*Available data*.
++++++++

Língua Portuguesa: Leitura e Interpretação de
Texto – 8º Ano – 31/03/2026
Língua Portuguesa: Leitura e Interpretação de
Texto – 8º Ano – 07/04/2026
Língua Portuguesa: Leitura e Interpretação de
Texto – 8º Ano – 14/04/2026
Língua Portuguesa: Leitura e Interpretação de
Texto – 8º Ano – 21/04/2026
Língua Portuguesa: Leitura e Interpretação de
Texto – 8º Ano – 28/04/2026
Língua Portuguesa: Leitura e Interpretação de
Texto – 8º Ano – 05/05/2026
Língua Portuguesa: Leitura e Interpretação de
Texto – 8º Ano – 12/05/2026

++++++++

*Aim of the exercise*. Above are the entries; give them back verbatim.

*Completed task*.
Língua Portuguesa: Leitura e Interpretação de
Texto – 8º Ano – 31/03/2026
Língua Portuguesa: Leitura e Interpretação de
Texto – 8º Ano – 07/04/2026
Língua Portuguesa: Leitura e Interpretação de
Texto – 8º Ano – 14/04/2026
Língua Portuguesa: Leitura e Interpretação de
Texto – 8º Ano – 21/04/2026
Língua Portuguesa: Leitura e Interpretação de
Texto – 8º Ano – 28/04/2026
Língua Portuguesa: Leitura e Interpretação de
Texto – 8º Ano – 05/05/2026
Língua Portuguesa: Leitura e Interpretação de
Texto – 8º Ano – 12/05/2026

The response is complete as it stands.